Faat Kine is a film that brings us face to face with the reality of the politically, economically, and morally corrupt social fabric of the society that is depicted in this film. Ousmane Sembene’s story is about the changing roles of women in Senegalese society, and in this sense, Faat Kine could be considered as a significant film of what “feminism” could mean in 21st-century Africa.
In the opening scenes we see many women carrying water buckets and babies strapped to their backs as they cross paved avenues with the noises and fumes of old-fashioned public transportation and the impressive sights of European luxury cars. Then we see a surprising sight: a dusty open space where starving cattle munch on anything they can find. New villas with manicured lawns shelter the upper class, the middlemen and managers of capitalist interests who have turned their backs on the crumbling poor houses where their neighbors dwell. While begging and corruption become accepted ways of life, AIDS and pollution reap millions. The towering buildings and monuments are shown to emphasize the globalized ideas that are arrogantly towering above the decaying city. These are clearly indications of the city’s deteriorating post-colonial economic, social, and cultural policies.
Faat Kine is not a fairy tale; it is though entertaining and funny at times. From the first scene to its happy ending, the cruel details that document and animate Kine’s private and public life in a society pummeled by forces of the past and those of modernity. Faat Kine could be a film about women in a world of men or about a post-colonial time when many hesitate at the turning point of change and conservatism. The utopia imagined in Faat Kine is a future about hope and the struggle against hopelessness. Faat Kine is in fact a milestone in propelling the actuality in Africa toward an ideal of freedom earned and enjoyed by both women ans men.

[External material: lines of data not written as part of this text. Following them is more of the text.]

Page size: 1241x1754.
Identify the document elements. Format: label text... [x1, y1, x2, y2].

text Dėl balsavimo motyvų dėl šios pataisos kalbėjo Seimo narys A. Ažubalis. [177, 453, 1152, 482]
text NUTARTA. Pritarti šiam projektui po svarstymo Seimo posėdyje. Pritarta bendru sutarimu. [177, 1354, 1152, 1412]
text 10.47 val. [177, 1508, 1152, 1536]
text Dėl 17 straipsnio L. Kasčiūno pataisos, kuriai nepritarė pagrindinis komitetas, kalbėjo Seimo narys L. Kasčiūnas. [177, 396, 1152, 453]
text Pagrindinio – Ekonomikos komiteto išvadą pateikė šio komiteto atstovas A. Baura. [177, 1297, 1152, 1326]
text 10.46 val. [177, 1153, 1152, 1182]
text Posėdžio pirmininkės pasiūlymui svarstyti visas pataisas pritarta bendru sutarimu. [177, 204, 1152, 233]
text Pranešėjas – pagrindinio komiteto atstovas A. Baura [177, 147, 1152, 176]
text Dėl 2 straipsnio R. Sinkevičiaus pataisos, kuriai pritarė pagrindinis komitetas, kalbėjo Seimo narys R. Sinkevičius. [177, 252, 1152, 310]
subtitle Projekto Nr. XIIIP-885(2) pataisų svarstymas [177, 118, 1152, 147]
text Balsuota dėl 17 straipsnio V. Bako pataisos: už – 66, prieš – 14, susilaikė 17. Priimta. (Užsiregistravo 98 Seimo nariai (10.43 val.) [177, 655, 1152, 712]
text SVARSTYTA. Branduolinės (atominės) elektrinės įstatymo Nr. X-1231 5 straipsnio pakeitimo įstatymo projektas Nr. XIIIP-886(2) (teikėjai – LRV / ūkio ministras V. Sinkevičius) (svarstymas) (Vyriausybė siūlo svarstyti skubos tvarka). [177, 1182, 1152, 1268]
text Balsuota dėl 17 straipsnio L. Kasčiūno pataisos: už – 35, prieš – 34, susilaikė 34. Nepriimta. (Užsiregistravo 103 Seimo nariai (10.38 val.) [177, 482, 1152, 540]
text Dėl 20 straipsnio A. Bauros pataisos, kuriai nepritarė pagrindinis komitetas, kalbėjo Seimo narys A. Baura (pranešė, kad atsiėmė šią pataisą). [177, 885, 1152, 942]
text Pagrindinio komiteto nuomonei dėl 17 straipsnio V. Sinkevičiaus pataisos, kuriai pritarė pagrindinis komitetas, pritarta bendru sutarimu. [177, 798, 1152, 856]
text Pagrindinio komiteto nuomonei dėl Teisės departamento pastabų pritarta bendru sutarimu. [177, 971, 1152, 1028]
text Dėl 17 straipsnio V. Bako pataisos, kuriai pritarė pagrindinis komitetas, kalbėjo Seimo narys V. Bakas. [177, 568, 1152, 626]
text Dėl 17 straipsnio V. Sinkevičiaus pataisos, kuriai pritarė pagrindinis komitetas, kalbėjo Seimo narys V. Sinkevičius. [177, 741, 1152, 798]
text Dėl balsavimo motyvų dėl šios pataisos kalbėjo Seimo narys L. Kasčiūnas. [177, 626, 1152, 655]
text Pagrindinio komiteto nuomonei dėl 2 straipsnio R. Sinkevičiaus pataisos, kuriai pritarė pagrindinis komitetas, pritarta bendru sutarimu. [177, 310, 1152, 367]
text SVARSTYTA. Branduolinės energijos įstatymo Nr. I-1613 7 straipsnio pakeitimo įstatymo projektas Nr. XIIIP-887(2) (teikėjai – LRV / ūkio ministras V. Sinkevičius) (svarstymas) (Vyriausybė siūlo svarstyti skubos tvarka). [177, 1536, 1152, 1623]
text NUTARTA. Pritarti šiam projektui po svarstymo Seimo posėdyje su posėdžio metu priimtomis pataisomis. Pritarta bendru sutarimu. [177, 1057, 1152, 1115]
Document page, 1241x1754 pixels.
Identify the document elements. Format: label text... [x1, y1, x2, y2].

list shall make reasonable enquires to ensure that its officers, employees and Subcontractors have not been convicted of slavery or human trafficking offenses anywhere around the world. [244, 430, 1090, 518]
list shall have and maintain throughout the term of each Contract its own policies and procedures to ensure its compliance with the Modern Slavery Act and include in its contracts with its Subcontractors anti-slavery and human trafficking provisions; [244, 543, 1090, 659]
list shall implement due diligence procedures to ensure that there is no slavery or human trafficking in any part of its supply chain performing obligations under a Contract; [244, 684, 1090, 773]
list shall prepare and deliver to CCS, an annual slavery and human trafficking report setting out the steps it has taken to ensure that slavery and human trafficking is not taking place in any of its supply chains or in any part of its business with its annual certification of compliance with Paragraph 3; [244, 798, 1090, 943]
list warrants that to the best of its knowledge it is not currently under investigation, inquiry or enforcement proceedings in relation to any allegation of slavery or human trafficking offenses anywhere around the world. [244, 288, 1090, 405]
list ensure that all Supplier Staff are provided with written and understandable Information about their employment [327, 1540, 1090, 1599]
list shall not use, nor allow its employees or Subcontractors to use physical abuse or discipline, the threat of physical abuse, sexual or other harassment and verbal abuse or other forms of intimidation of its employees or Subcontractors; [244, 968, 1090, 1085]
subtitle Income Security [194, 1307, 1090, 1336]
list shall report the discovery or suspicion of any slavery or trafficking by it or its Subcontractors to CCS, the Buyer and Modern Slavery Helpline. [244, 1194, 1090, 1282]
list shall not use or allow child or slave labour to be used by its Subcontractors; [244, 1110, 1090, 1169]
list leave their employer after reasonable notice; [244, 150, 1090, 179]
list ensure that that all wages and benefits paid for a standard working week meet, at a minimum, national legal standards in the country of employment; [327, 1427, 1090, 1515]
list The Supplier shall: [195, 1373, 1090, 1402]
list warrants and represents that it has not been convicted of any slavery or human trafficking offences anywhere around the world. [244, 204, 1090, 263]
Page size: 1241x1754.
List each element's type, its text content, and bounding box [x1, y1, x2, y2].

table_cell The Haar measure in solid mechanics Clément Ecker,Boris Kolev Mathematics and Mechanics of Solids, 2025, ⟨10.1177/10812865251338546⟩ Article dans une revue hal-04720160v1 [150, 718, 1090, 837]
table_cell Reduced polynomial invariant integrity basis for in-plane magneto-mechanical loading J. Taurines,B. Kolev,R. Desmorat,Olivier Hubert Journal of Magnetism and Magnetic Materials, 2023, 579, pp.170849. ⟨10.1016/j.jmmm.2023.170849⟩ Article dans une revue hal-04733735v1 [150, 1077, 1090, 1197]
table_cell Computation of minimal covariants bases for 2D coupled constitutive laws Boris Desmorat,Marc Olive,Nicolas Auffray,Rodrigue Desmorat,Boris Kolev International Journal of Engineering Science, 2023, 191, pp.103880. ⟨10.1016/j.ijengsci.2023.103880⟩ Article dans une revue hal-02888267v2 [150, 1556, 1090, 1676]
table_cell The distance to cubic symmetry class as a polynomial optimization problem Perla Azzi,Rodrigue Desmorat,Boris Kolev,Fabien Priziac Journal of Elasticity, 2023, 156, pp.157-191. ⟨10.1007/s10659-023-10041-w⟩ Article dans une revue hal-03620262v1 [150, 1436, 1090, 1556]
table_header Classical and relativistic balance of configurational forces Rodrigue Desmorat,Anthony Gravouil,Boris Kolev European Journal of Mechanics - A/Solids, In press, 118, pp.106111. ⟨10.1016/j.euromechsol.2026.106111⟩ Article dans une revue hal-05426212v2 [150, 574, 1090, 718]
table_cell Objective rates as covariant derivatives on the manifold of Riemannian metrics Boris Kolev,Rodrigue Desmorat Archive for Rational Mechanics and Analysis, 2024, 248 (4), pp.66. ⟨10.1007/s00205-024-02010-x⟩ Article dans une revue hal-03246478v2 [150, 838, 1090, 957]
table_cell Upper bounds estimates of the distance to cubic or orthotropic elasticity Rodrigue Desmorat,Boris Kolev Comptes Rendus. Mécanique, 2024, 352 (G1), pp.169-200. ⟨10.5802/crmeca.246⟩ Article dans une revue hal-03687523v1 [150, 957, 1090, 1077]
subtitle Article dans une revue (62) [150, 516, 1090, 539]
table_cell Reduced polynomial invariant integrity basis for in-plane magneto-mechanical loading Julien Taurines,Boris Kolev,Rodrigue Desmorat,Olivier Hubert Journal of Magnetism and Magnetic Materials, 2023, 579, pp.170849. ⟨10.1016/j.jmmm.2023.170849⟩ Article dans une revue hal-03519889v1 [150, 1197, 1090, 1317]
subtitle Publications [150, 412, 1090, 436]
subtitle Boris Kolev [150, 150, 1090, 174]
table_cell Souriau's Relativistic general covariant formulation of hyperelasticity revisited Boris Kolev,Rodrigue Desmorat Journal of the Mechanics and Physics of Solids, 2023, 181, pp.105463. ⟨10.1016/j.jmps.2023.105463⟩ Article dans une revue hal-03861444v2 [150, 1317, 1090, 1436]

In the opening scenes we see many women carrying water buckets and babies strapped to their backs as they cross paved avenues with the noises and fumes of old-fashioned public transportation and the impressive sights of European luxury cars. Then we see a surprising sight: a dusty open space where starving cattle munch on anything they can find. New villas with manicured lawns shelter the upper class, the middlemen and managers of capitalist interests who have turned their backs on the crumbling poor houses where their neighbors dwell. While begging and corruption become accepted ways of life, AIDS and pollution reap millions. The towering buildings and monuments are shown to emphasize the globalized ideas that are arrogantly towering above the decaying city. These are clearly indications of the city’s deteriorating post-colonial economic, social, and cultural policies.
Faat Kine is not a fairy tale; it is though entertaining and funny at times. From the first scene to its happy ending, the cruel details that document and animate Kine’s private and public life in a society pummeled by forces of the past and those of modernity. Faat Kine could be a film about women in a world of men or about a post-colonial time when many hesitate at the turning point of change and conservatism. The utopia imagined in Faat Kine is a future about hope and the struggle against hopelessness. Faat Kine is in fact a milestone in propelling the actuality in Africa toward an ideal of freedom earned and enjoyed by both women ans men.
2 comments:
I really like what you said about this juxtaposition of the poor/rich, old/new, pre-colonial/post-colonial. Sembene is a master at showing the way these oppositions are a constant in everyday Senegal life. As you say, public transportation alongside expensive European cars, fancy houses next to crumbling shacks, etc … It’s like the post-colonial era of newness – new houses, new wealth, new cars, new ideas -- rose up around the pre-colonial poverty, with a blind eye. The result, is this strange mix of polar opposite ways of life that inter-mingle.
I saw this first-hand in Cozumel, Mexico many years ago. I stayed in a local B&B in the heart of the town and when I was walking around the neighborhood I saw mansions with servants and guarded gates sitting right next to dilapidated shacks. I remember thinking I didn’t know how the rich people who lived in the mansions could stand to see their neighbors struggle like that and not feel compelled to help them, but it was like they were in their own world and didn’t see anything beyond their own gates.
We don’t really have that particular phenomenon in the U.S. Rich and poor are definitely segregated by neighborhoods. They each have their own space and might go through an entire lifetime not really knowing how the other side lives. I guess the real question is: Is this better than the Senegal lifestyle where the poverty and old ways of life are directly in front of you? Is it better for the rich not to know the struggles of the poor? I don’t know. But, I think the people of Senegal, seeing this constant opposition, couldn’t help but internalize it to a certain extent, and maybe this knowledge would then unconsciously motivate them toward change in later years.
Ah, it is neat that you bring up the first shot of the film, Arleen. I do see it as a juxtaposition of poor/rich and pre/post colonial Senegal. Interestingly, the characters never comment on that obvious juxtaposition, a reaction that Xala does not shy from.
I do wonder if the film is just about women in the world of men. Djib and Abby’s struggle with their father wrinkles that view of the film. It could be a struggle between pre and post colonial Senegalese society, or maybe it should be seen for what is appears to be: a struggle between children and parents in identifying what is right and what is wrong, which is more of a universal struggle.